DATA FOR ANALYSIS below:
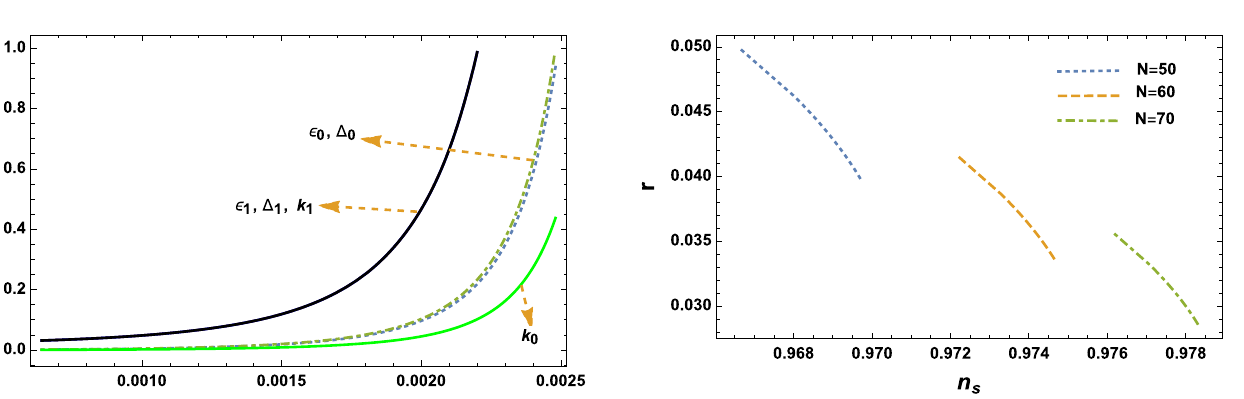
Fig. 15 The scale (cid:21) and the potential vs f for N = 60 and 0 . 001 ≤ f ≤ 0 . 1, corresponding to the curves in Fig. 13. The scale (cid:21) from COBE normalization is of the order of the GUT scale for f ∼ 10 − 3 M p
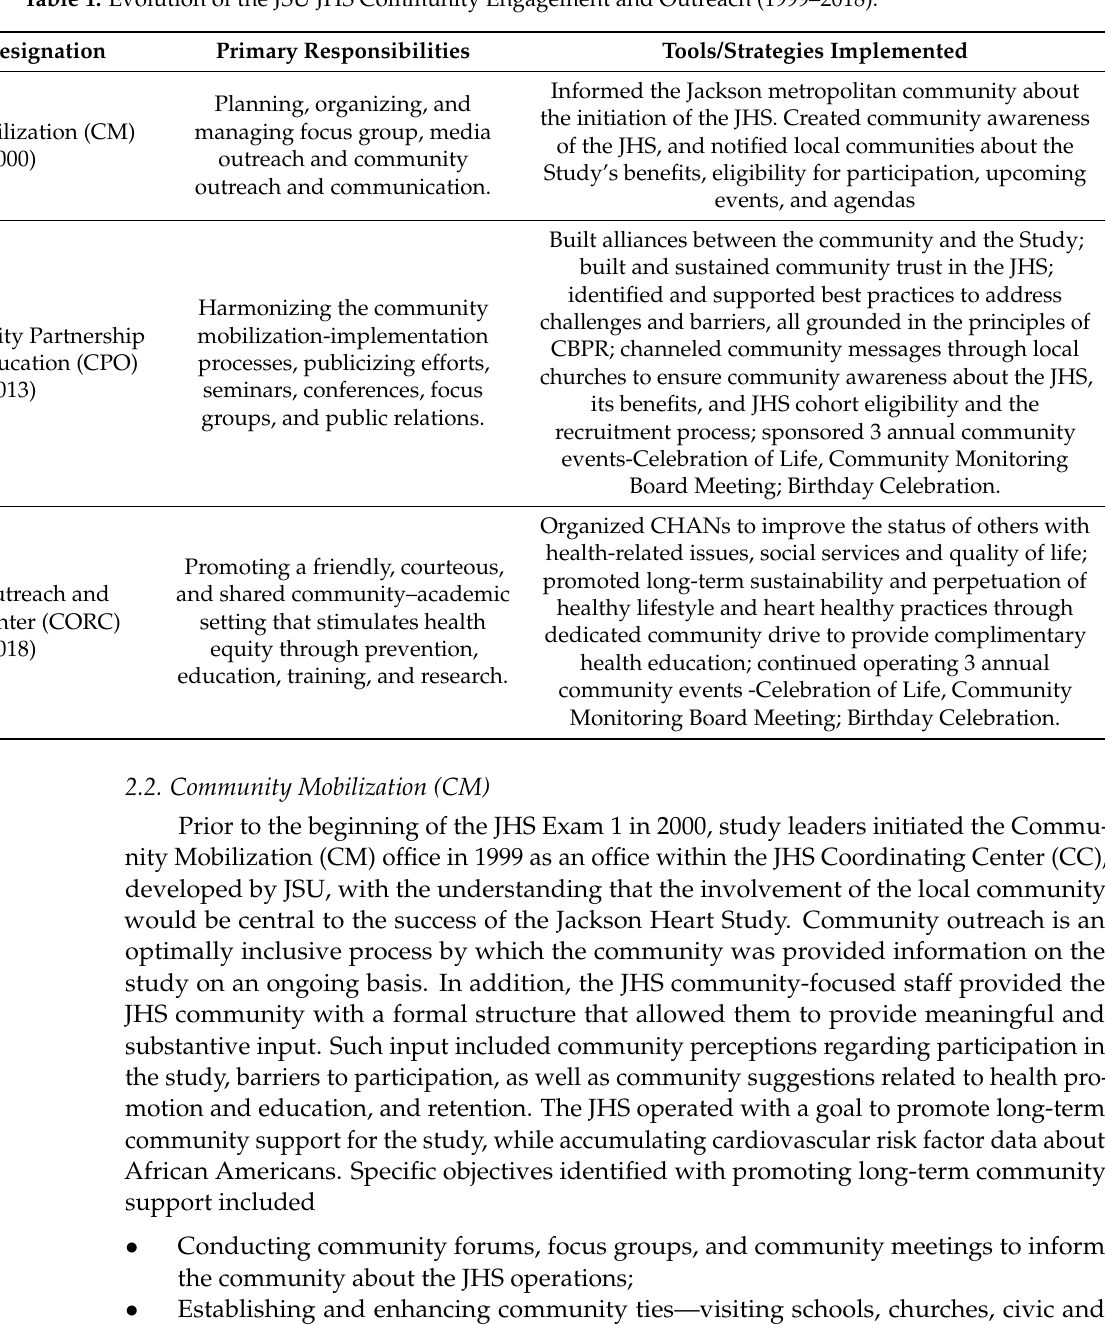
Table 1. Evolution of the JSU JHS Community Engagement and Outreach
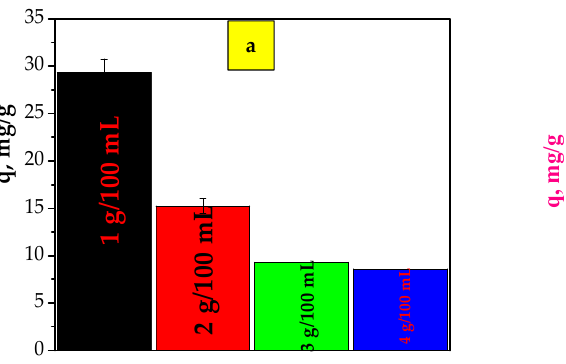
Figure 3. Influence of pH (contact time, 24 h; initial Cu 2+ concentration, 300 mg/L; adsorbent dose, 1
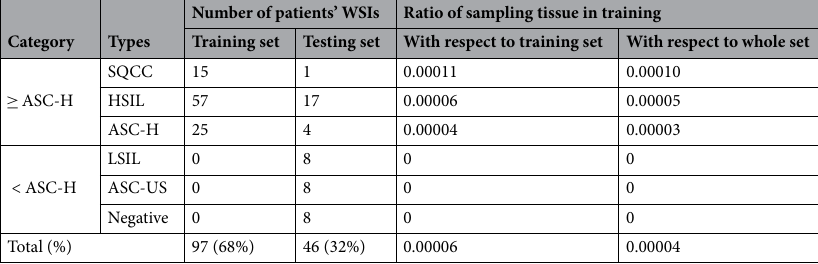
Table 1. Data distribution and ratio of sampling tissue for AI training.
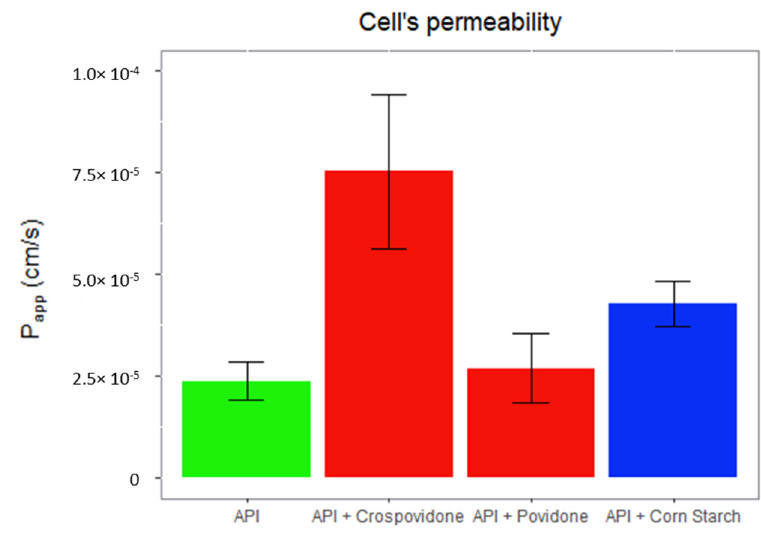
Figure 6. Permeability of silodosin on its own and in presence of excipients.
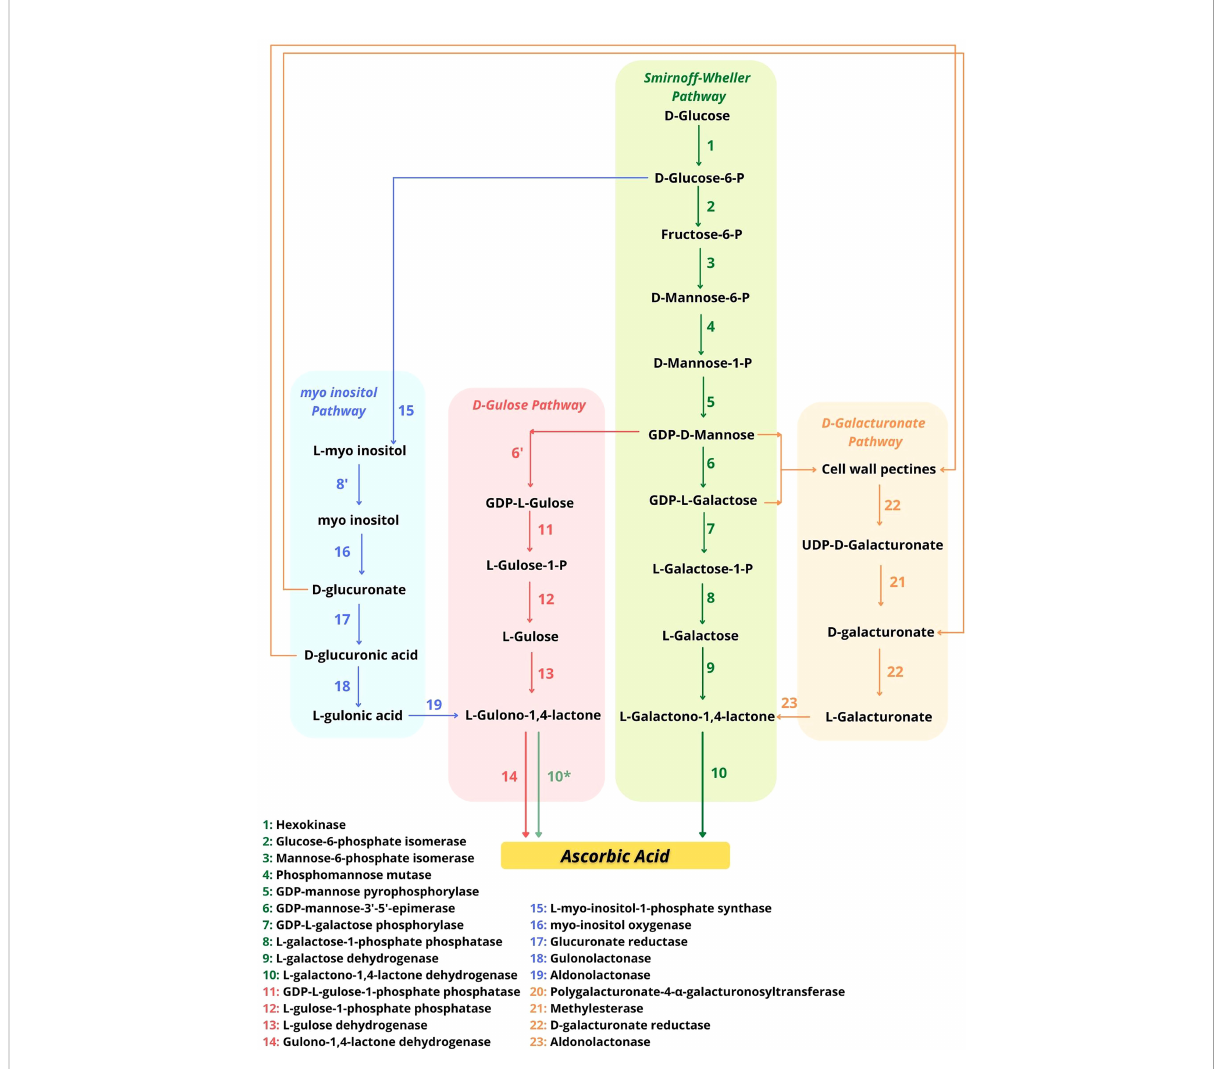
FIGURE 2 Possible pathways for AsA synthesis in plants indicating the potential interaction points. Adapted from Smirnoff (2018). The possibility that L -GalLDH uses L -GulL as a substrate to form AsA (Leferink et al., 2008) is indicated with an asterisk (*) in the D -Gulose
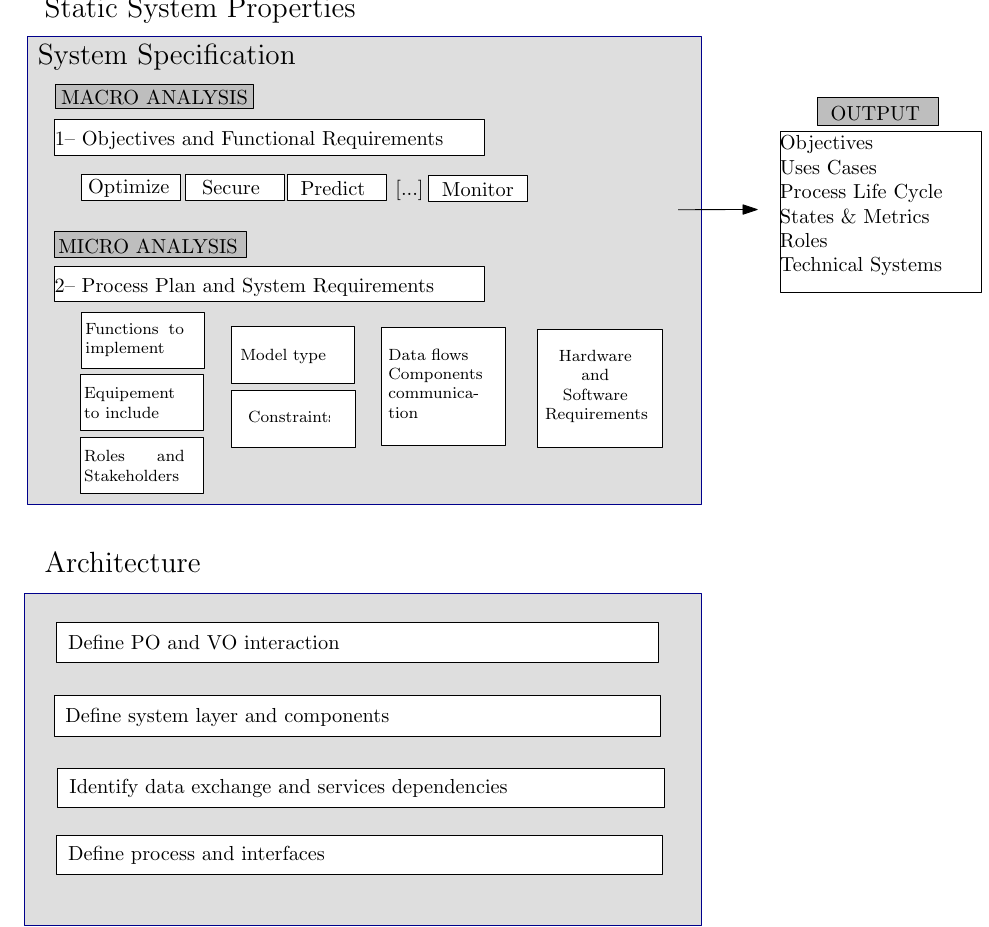
Figure 2. Methodological design of Digital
End of DATA FOR ANALYSIS.
WORK TASK: Reproduce each line of the data containing the word "Table".

RESPONSE AREA:
Table 1. Evolution of the JSU JHS Community Engagement and Outreach
Table 1. Data distribution and ratio of sampling tissue for AI training.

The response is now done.